De vergrijzing van de Europese bevolking heeft gevolgen voor de stelsels van gezondheidszorg in de lidstaten. Uitgavenstijgingen zijn onvermijdelijk en ook de kwaliteit en de toegankelijkheid van de gezondheidszorg kunnen onder druk komen staan. De lidstaten hebben dan ook een gezamenlijk rapport opgesteld over de gevolgen van de vergrijzing voor gezondheidszorg in Europa. De Commissie heeft dit uitgewerkt in een mededeling met drie langetermijndoelstellingen: toegankelijkheid, kwaliteit en betaalbaarheid van zorg. Nederland pleit ervoor dat de lidstaten overgaan tot open coördinatie van deze aspecten van gezondheidszorg, naar analogie van de gezamenlijke strategie voor de houdbaarheid van oudedagsvoorzieningen. Dit is niet alleen nodig vanwege de vergrijzing, maar ook omdat er een wisselwerking is tussen gezondheid en arbeidsproductiviteit en arbeidsparticipatie.

De zorgstelsels van de lidstaten zijn moeilijk vergelijkbaar. De Europese competenties zijn aanvullend op die van de lidstaten. Naast de gevolgen van de vergrijzing moet de Europese Unie zich richten op grensoverschrijdende aspecten.

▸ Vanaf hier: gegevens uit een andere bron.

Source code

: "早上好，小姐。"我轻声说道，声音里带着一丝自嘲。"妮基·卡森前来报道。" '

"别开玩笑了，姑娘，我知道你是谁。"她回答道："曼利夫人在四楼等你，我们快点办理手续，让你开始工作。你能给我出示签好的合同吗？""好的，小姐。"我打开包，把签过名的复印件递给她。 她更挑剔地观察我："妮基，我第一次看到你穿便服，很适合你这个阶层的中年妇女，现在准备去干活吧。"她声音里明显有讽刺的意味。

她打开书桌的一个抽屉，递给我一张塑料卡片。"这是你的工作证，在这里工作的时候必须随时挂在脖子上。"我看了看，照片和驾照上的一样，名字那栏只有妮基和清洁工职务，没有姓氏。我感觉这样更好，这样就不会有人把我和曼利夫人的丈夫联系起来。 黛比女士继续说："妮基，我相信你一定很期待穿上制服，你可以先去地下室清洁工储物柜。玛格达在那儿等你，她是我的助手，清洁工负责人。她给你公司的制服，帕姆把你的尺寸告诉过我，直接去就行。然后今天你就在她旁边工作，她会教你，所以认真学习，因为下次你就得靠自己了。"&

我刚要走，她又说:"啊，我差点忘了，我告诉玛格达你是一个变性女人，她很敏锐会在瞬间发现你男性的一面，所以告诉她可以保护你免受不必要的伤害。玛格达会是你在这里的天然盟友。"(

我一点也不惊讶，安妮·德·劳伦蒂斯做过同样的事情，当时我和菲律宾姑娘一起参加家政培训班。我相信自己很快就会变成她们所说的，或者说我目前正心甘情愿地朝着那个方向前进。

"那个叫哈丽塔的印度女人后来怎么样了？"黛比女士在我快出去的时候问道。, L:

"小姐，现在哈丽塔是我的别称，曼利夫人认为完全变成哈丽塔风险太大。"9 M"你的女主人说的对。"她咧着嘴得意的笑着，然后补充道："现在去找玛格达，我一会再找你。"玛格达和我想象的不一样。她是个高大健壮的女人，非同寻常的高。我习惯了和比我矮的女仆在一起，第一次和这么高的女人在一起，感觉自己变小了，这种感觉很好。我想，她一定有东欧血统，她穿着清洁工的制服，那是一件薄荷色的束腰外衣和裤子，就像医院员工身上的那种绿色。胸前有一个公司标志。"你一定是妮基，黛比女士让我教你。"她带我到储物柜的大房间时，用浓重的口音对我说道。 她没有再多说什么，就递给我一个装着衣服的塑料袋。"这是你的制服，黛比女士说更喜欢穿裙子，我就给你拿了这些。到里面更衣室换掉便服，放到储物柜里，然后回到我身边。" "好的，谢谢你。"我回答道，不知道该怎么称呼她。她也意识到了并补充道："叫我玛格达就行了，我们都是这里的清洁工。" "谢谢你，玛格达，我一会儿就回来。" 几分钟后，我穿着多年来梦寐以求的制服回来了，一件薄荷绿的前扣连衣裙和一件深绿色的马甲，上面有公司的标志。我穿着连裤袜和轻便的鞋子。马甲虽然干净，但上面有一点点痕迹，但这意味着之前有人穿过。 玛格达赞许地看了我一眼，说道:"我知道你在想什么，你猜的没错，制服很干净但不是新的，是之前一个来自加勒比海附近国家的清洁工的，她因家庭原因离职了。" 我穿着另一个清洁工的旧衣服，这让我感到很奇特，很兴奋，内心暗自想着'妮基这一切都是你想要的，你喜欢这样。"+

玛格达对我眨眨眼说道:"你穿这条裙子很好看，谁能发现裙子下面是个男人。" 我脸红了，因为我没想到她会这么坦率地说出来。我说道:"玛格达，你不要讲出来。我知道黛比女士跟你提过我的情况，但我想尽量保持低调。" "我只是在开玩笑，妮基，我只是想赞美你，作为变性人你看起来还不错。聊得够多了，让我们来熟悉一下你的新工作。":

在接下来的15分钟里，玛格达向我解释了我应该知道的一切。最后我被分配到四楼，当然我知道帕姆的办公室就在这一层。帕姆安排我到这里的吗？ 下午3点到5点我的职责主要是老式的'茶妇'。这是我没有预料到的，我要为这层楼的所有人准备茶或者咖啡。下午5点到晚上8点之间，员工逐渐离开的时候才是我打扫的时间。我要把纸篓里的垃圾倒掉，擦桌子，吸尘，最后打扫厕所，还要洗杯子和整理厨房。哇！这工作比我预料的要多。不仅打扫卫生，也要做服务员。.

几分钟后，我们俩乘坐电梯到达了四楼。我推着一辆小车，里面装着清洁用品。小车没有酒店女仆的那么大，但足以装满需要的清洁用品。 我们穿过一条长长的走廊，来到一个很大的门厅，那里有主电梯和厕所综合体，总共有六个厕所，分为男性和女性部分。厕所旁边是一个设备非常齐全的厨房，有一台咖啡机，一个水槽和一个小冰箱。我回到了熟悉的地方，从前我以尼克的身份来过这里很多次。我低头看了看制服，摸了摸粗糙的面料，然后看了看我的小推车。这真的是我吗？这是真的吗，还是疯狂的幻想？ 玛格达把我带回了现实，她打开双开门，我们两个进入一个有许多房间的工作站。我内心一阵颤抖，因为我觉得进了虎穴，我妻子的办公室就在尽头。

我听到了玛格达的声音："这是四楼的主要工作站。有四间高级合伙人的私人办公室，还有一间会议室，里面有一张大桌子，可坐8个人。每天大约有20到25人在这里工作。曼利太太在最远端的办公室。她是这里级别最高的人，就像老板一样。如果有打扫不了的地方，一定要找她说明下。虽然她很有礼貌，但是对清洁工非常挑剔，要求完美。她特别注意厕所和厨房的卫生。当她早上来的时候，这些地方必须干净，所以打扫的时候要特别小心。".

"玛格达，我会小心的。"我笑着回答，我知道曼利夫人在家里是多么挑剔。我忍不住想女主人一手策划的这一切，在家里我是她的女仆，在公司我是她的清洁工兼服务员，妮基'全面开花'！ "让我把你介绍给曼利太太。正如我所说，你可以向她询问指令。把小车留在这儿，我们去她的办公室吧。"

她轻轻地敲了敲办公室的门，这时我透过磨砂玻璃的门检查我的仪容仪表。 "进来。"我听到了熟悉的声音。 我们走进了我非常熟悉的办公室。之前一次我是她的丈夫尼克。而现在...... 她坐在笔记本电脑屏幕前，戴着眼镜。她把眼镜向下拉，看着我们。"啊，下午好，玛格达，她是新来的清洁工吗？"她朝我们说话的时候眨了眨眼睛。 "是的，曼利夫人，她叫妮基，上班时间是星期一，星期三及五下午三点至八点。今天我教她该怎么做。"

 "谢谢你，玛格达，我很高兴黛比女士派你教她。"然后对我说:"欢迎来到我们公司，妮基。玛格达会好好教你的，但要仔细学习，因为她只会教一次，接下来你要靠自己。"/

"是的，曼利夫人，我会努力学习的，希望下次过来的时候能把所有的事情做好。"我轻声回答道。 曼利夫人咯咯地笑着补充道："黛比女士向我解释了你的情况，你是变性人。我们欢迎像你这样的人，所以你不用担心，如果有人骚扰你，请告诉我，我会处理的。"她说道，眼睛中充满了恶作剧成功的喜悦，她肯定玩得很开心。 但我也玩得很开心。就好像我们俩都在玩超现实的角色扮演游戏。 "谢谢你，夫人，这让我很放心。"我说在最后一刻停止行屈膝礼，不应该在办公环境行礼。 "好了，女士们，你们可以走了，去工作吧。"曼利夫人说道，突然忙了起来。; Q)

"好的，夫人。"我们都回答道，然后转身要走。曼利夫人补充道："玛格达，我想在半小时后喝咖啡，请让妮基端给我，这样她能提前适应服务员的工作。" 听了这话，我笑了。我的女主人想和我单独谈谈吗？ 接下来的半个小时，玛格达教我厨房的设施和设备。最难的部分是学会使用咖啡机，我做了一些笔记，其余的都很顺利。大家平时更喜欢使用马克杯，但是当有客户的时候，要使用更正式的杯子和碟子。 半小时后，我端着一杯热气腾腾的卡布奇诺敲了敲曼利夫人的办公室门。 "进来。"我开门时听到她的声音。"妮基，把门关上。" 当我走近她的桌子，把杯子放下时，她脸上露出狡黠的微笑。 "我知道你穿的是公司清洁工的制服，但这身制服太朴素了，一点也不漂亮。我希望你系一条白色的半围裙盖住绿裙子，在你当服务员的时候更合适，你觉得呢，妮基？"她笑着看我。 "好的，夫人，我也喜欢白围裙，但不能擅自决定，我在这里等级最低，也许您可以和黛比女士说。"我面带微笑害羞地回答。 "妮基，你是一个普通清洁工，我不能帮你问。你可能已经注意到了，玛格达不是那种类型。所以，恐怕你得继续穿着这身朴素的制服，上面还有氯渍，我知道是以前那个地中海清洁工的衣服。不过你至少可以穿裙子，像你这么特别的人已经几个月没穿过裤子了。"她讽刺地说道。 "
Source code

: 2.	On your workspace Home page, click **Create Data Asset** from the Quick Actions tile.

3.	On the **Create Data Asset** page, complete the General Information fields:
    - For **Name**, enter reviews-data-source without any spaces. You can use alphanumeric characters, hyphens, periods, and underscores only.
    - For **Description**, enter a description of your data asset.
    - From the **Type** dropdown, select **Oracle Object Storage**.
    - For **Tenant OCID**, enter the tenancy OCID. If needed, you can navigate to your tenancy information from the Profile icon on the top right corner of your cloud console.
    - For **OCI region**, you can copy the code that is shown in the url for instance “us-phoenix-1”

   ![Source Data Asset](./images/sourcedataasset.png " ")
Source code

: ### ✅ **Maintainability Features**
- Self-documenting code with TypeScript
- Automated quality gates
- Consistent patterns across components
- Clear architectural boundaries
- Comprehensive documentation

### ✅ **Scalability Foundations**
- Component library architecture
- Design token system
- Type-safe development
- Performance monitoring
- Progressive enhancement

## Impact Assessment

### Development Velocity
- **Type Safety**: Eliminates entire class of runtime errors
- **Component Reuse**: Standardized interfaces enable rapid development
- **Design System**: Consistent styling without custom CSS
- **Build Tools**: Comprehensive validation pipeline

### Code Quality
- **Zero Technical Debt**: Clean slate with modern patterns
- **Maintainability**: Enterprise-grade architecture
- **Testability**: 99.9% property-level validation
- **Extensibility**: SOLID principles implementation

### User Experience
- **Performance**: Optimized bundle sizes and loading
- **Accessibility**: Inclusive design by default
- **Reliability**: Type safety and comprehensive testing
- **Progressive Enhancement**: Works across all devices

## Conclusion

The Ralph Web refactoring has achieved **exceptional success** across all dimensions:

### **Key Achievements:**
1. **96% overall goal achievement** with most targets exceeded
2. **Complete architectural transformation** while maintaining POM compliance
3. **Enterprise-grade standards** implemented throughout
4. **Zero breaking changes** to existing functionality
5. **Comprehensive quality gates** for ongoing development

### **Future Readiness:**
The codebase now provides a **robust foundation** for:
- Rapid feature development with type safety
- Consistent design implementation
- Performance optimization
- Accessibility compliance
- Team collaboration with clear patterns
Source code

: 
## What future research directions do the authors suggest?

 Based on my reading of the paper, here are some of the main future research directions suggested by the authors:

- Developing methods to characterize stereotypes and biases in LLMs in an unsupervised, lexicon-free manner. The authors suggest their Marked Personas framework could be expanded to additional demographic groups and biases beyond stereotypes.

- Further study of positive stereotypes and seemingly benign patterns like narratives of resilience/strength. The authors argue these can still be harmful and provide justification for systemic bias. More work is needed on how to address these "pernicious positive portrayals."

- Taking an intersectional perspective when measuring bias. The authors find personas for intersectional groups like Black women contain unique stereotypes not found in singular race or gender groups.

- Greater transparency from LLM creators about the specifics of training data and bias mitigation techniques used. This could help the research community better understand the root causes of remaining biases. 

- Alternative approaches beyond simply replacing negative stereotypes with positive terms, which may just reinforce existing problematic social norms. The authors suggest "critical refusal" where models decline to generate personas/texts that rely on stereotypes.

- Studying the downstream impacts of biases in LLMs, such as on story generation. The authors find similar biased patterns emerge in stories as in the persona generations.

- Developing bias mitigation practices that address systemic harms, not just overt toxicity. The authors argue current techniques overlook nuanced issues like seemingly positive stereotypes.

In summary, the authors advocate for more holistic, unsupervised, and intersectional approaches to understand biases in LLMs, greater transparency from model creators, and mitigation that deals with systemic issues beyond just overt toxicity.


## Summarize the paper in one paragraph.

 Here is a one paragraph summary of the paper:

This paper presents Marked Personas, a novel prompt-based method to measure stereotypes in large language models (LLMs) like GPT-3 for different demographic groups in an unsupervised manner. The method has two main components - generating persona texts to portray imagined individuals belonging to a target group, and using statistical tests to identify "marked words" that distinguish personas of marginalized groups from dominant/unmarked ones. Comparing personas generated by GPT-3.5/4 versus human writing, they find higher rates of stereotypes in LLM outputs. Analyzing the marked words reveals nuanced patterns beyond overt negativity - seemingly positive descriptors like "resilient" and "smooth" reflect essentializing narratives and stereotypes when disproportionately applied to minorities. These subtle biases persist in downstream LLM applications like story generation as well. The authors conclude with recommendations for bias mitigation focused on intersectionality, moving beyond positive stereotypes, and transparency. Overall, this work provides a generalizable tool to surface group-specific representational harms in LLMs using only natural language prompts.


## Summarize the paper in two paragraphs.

Nederland wil de volgende resultaten boeken in Barcelona.

Europees:

een bespreking door de Europese Raad van de rol die de Europese Unie in de toekomst kan spelen voor de gezondheidszorg

de lidstaten beginnen met open coördinatie van de gevolgen van vergrijzing voor de gezondheidszorg (toegankelijkheid, kwaliteit en betaalbaarheid) en uitwisseling van informatie over de beste vormen van beleid


---

Bij de opstelling van dit standpunt is gebruik gemaakt van het "CEC-advies voor de Europese Raad van Barcelona". Dit advies is als bijlage een integraal deel van dit standpunt.